*ENTRIES SUPPLIED*.
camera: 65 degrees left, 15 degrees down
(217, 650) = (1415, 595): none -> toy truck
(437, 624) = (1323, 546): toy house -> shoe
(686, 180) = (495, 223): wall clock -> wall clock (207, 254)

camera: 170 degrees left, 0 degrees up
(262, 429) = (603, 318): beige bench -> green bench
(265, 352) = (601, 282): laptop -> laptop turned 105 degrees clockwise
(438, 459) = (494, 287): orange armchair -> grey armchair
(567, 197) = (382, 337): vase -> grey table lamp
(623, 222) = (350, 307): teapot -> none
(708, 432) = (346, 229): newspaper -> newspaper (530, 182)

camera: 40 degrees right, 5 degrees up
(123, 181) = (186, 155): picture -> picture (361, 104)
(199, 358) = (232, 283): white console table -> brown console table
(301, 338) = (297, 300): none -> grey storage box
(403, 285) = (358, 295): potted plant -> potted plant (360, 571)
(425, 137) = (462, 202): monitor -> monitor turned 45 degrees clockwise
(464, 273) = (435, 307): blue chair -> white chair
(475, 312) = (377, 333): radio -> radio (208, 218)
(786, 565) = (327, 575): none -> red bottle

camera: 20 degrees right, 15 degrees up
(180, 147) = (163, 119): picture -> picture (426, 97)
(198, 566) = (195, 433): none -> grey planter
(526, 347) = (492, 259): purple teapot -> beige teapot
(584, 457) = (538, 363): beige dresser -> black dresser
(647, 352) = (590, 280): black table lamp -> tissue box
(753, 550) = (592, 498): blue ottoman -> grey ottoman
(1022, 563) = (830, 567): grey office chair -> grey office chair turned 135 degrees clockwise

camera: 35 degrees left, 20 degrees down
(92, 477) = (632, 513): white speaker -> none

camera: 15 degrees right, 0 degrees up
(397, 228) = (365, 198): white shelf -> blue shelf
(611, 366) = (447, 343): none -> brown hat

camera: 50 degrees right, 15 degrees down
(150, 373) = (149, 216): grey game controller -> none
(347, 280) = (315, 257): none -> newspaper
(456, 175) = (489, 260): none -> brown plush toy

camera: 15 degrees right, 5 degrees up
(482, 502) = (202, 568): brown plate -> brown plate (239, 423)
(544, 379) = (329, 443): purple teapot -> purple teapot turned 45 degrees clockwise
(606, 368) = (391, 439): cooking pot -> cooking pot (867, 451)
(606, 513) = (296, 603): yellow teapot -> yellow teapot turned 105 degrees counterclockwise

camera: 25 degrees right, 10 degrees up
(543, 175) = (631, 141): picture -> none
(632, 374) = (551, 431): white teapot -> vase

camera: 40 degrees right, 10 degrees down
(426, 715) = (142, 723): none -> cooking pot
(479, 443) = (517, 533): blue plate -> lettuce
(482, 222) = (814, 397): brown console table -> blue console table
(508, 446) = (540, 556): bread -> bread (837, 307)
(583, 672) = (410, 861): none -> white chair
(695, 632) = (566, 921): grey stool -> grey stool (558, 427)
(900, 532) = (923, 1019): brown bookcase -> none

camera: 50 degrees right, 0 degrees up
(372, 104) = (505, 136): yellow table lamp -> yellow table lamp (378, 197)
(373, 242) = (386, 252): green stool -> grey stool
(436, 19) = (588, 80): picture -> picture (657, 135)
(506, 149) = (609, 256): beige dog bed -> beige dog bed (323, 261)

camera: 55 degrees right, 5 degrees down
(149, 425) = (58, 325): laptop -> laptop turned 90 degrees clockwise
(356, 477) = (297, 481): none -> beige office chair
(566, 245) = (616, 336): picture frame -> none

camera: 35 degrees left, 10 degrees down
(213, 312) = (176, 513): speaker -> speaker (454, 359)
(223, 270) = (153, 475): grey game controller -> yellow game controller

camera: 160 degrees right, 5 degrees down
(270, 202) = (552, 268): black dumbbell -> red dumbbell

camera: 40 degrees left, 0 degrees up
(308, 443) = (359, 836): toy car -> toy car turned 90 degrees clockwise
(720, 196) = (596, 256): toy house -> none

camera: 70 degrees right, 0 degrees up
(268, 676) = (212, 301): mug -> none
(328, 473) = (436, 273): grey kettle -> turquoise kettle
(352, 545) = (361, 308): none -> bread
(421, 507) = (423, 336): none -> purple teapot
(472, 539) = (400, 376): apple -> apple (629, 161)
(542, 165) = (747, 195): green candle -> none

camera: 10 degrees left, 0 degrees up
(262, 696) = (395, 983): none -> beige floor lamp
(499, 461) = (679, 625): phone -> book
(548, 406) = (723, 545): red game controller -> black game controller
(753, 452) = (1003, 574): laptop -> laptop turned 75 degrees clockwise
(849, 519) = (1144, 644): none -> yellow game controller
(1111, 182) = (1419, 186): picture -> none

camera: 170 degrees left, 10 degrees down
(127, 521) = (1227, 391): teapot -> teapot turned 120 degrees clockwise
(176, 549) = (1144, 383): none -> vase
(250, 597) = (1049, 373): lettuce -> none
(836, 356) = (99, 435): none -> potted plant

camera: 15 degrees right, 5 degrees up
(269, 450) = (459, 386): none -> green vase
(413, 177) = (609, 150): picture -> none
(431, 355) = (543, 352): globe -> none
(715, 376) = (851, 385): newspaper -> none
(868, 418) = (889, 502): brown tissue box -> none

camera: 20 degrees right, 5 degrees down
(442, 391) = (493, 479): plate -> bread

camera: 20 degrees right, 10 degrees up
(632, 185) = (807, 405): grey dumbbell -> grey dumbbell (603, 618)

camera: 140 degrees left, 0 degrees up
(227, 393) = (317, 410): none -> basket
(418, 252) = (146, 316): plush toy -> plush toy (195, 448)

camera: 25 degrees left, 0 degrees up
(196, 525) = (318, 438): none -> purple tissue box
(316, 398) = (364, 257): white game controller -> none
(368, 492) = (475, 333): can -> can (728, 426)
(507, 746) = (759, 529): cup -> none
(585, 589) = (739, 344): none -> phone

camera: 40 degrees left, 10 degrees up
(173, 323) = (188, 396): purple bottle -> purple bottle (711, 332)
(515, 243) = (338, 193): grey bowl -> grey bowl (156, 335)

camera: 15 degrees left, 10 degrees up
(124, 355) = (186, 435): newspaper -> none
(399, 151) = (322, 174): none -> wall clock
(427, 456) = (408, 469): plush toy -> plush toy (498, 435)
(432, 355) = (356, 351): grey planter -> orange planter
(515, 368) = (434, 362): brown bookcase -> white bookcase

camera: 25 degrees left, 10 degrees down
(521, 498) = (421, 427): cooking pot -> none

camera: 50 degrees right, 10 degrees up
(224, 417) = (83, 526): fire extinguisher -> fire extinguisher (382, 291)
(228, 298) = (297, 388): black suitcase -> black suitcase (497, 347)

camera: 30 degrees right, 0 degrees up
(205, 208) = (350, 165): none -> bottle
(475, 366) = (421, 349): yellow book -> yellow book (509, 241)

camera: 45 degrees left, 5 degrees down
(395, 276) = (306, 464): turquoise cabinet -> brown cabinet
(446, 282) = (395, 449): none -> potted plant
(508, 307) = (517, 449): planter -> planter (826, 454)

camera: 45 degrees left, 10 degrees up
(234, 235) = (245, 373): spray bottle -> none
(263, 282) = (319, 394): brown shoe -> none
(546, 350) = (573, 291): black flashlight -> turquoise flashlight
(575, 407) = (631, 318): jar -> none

*INSTRUCTIONS TO FOLLOW*. The entries above hold the needed span. Transcribe exactly the lines from the one with "camera: 50 degrees right, 0 degrees up" to the one with "camera: 20 degrees right, 5 degrees down", both included.

*WRITTEN SOLUTION*.
camera: 50 degrees right, 0 degrees up
(372, 104) = (505, 136): yellow table lamp -> yellow table lamp (378, 197)
(373, 242) = (386, 252): green stool -> grey stool
(436, 19) = (588, 80): picture -> picture (657, 135)
(506, 149) = (609, 256): beige dog bed -> beige dog bed (323, 261)

camera: 55 degrees right, 5 degrees down
(149, 425) = (58, 325): laptop -> laptop turned 90 degrees clockwise
(356, 477) = (297, 481): none -> beige office chair
(566, 245) = (616, 336): picture frame -> none

camera: 35 degrees left, 10 degrees down
(213, 312) = (176, 513): speaker -> speaker (454, 359)
(223, 270) = (153, 475): grey game controller -> yellow game controller

camera: 160 degrees right, 5 degrees down
(270, 202) = (552, 268): black dumbbell -> red dumbbell

camera: 40 degrees left, 0 degrees up
(308, 443) = (359, 836): toy car -> toy car turned 90 degrees clockwise
(720, 196) = (596, 256): toy house -> none

camera: 70 degrees right, 0 degrees up
(268, 676) = (212, 301): mug -> none
(328, 473) = (436, 273): grey kettle -> turquoise kettle
(352, 545) = (361, 308): none -> bread
(421, 507) = (423, 336): none -> purple teapot
(472, 539) = (400, 376): apple -> apple (629, 161)
(542, 165) = (747, 195): green candle -> none

camera: 10 degrees left, 0 degrees up
(262, 696) = (395, 983): none -> beige floor lamp
(499, 461) = (679, 625): phone -> book
(548, 406) = (723, 545): red game controller -> black game controller
(753, 452) = (1003, 574): laptop -> laptop turned 75 degrees clockwise
(849, 519) = (1144, 644): none -> yellow game controller
(1111, 182) = (1419, 186): picture -> none

camera: 170 degrees left, 10 degrees down
(127, 521) = (1227, 391): teapot -> teapot turned 120 degrees clockwise
(176, 549) = (1144, 383): none -> vase
(250, 597) = (1049, 373): lettuce -> none
(836, 356) = (99, 435): none -> potted plant

camera: 15 degrees right, 5 degrees up
(269, 450) = (459, 386): none -> green vase
(413, 177) = (609, 150): picture -> none
(431, 355) = (543, 352): globe -> none
(715, 376) = (851, 385): newspaper -> none
(868, 418) = (889, 502): brown tissue box -> none

camera: 20 degrees right, 5 degrees down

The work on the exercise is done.